Our findings reveal that hybrid feature selection methods surpassed traditional techniques, resulting in improved classification accuracy and more reliable predictive models. This highlights the necessity of using advanced methods that are suited to the complexities of metabolomic data. Looking ahead, we advocate for the integration of feature selection processes into standard metabolomic workflows to support biomarker discovery and promote advancements in personalized medicine.”
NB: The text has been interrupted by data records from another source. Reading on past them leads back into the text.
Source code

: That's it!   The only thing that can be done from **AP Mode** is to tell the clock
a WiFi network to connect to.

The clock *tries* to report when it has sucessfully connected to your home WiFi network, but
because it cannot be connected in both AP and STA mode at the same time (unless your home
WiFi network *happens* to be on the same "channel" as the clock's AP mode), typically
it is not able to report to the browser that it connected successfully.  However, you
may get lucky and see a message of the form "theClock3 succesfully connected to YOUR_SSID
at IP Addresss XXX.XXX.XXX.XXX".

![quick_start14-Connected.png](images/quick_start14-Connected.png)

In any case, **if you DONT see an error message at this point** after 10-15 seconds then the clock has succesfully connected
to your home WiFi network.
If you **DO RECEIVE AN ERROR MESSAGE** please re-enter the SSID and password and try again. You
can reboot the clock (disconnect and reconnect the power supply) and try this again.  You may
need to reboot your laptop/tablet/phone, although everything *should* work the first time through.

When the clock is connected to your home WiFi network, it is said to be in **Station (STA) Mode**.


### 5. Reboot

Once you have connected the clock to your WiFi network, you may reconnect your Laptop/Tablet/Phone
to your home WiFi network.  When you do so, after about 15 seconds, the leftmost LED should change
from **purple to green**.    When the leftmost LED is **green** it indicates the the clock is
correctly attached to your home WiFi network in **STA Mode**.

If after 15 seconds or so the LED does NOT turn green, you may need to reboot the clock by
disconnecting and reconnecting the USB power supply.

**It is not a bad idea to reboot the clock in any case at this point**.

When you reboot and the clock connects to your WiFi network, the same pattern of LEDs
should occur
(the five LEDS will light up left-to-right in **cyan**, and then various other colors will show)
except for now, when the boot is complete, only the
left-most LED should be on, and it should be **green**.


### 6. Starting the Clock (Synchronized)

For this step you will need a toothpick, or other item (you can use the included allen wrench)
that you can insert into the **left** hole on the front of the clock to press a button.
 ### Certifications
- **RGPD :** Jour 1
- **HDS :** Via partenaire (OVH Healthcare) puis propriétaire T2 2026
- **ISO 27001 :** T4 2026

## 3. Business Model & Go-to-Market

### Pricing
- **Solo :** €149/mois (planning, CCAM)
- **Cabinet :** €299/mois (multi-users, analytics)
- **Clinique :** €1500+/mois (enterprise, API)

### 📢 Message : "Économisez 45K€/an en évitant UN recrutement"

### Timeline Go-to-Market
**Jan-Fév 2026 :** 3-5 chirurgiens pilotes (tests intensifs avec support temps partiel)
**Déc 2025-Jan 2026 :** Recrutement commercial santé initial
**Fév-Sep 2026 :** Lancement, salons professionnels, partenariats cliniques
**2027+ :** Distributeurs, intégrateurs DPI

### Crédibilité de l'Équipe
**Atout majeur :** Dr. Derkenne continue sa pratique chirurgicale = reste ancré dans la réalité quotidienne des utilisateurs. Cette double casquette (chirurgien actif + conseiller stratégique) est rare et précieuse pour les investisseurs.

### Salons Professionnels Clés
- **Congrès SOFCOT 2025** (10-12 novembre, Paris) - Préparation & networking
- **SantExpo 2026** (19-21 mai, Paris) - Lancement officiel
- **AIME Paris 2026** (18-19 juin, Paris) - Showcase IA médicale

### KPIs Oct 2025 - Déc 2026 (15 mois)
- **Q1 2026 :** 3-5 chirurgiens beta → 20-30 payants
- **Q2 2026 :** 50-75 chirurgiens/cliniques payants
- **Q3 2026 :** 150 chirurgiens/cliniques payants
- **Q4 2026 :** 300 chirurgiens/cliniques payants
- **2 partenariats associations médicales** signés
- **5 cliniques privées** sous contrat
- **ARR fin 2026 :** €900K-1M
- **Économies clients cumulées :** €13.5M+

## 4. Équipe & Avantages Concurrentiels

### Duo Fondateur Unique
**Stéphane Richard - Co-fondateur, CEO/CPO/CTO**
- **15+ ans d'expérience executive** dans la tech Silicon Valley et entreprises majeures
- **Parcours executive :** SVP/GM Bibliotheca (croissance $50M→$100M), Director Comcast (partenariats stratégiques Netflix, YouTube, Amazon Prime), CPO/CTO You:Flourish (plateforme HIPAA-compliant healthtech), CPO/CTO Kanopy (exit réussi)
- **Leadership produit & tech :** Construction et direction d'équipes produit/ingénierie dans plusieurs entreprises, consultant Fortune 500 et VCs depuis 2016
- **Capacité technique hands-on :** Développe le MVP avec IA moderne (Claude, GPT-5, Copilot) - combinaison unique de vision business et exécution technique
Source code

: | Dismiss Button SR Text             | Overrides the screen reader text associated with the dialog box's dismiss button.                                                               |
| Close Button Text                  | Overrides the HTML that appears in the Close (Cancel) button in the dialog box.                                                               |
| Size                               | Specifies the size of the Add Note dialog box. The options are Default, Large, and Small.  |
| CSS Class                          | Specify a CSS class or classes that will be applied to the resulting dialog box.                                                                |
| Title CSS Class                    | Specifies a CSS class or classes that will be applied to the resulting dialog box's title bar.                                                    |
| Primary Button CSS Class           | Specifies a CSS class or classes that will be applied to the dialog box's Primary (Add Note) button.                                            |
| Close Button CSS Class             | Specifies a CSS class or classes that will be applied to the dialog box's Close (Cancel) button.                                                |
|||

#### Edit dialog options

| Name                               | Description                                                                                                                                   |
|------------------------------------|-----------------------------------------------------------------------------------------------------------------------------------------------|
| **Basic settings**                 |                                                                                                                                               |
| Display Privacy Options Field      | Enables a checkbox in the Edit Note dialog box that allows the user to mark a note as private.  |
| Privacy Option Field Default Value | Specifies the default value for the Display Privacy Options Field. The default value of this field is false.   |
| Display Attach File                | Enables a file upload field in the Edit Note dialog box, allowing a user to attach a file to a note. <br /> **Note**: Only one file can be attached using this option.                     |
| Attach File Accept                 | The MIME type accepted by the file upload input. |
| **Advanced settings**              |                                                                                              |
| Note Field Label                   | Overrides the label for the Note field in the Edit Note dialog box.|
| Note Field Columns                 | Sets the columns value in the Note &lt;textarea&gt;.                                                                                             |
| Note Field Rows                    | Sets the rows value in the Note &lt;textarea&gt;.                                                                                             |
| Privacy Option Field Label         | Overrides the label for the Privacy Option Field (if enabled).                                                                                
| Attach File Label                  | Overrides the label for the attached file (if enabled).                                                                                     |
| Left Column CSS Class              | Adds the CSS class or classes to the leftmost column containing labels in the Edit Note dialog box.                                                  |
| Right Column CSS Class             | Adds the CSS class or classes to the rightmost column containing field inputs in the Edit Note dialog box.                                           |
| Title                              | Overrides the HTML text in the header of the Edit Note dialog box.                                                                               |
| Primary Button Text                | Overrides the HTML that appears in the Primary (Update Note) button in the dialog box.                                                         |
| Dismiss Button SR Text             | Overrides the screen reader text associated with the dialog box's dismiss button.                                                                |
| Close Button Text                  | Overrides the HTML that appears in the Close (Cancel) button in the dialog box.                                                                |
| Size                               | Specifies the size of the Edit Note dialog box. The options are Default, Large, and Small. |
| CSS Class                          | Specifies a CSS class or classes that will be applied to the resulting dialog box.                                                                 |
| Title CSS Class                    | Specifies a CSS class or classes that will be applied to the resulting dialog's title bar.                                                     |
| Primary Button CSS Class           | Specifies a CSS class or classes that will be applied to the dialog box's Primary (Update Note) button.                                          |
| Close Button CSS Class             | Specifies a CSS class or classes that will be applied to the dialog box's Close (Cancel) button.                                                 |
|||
We have made the future work section, and added the following sentences to this section as follows:

“Ongoing research will be needed to annotate, link, and validate signals to determine how the metabolism interfaces with tumor resistance and outcomes in GBM. This study illustrates, however, that serum metabolism can provide a promising, noninvasive avenue for future study of this devastating disease. The classification models’ parameters can be appropriately tuned and optimized to obtain optimal performance and new and interesting results by taking into account computational load and time requirements. As another future direction of this work, we can also handle imaging data such as MRI using AI-driven methodologies (e.g., classification or clustering[34]) for biomarker discovery for GBM-related tasks.”

Additional Explanations

A Grammarly check has been carried out, and corrections applied.

Round 2

Reviewer 1 Report

Comments and Suggestions for Authors

I appreciate the authors' efforts in addressing the issues raised in the review, specially the modifications made to the manuscript based on the reviewers' feedback. I am satisfied with answers provided to my questions. The revised version is acceptable. Good luck.

Reviewer 2 Report

Comments and Suggestions for Authors

Dear authors, congratulations on the revisions the manuscript is now improved.